Также нельзя не упомянуть записи А. Н. Яхонтова, которые он вел на секретных заседаниях Совета министров в 1915–1916 гг., известные сегодня в двух опубликованных вариантах – пространных «Тяжелых днях», вышедших в 1926 г. в гессенском «Архиве Русской революции», и более лапидарных первоначальных карандашных записок, перепечатанных его вдовой и изданных в 1999 г.49 Р. Ш. Ганелин и М. Ф. Флоринский, сопоставив оба варианта, отметили, что в ряде случаев изменена очередность выступлений министров, авторство некоторых высказываний, отдельные выступления приводятся более полно50. Однако исследователи допустили, что при подготовке «Тяжелых дней» Яхонтов использовал иные, помимо наспех составленных во время заседаний Совета министров записок, источники с целью заполнения смысловых лакун, воссоздания контекста дискуссий. Вопреки заявлениям Яхонтова какая-то часть дискуссий воспроизведена им по памяти. Тем не менее авторы приходят к выводу о беспристрастности Яхонтова как протоколиста в «Тяжелых днях», которые считают «ценнейшим источником»51. Учитывая некоторую бессвязность первоначальных записей Яхонтова, в настоящей монографии цитаты будут приводиться по «Тяжелым дням» с вынесенными в примечания комментариями и сравнениями с первоначальными записками по изданию «Совет министров Российской империи в годы Первой мировой войны. Бумаги А. Н. Яхонтова».
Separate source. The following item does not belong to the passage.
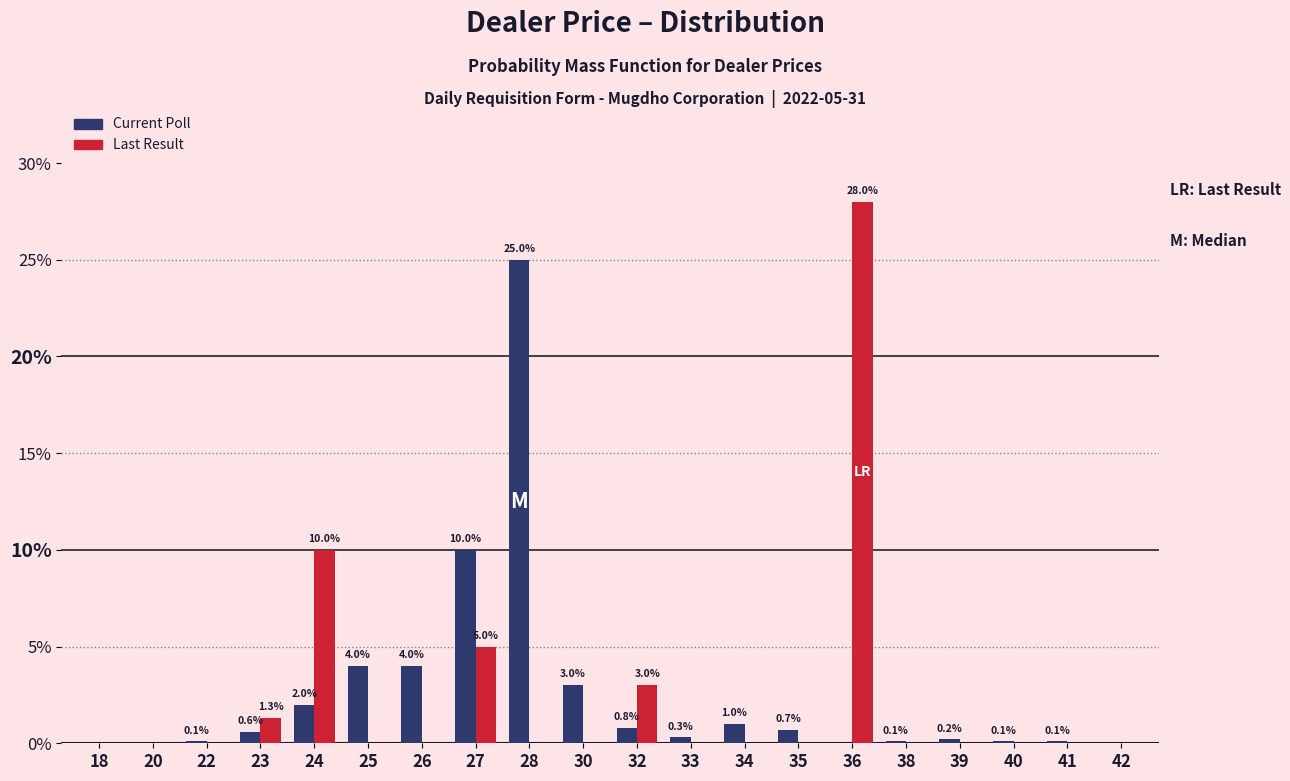

Reading left to right, list all the values displayed in this chart.

Current Poll: 18=0.0	20=0.0	22=0.1	23=0.6	24=2.0	25=4.0	26=4.0	27=10.0	28=25.0	30=3.0	32=0.8	33=0.3	34=1.0	35=0.7	36=0.0	38=0.1	39=0.2	40=0.1	41=0.1	42=0.0
Last Result: 18=0.0	20=0.0	22=0.0	23=1.3	24=10.0	25=0.0	26=0.0	27=5.0	28=0.0	30=0.0	32=3.0	33=0.0	34=0.0	35=0.0	36=28.0	38=0.0	39=0.0	40=0.0	41=0.0	42=0.0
Настоящее исследование стоит на междисциплинарном перекрестке. Однако в первую очередь это исследование историческое. Несмотря на использованную методологию, теорию смежных гуманитарных дисциплин, в монографии изучается прошлое не с высоты наукоемких концептуальных схем, а сквозь призму исторических источников, раскрывающих мышление людей в конкретно-историческую эпоху. Именно приоритет герменевтического подхода, постоянное обращение к историческому документу как главному свидетелю (а также его источниковедческая критика) позволяют разрушить прокрустово ложе монофакторных (социологических, психологических, экономических, политических и пр.) интерпретаций истории, особенно когда речь заходит о таких сложных и переломных периодах, как Первая мировая война и российская революция.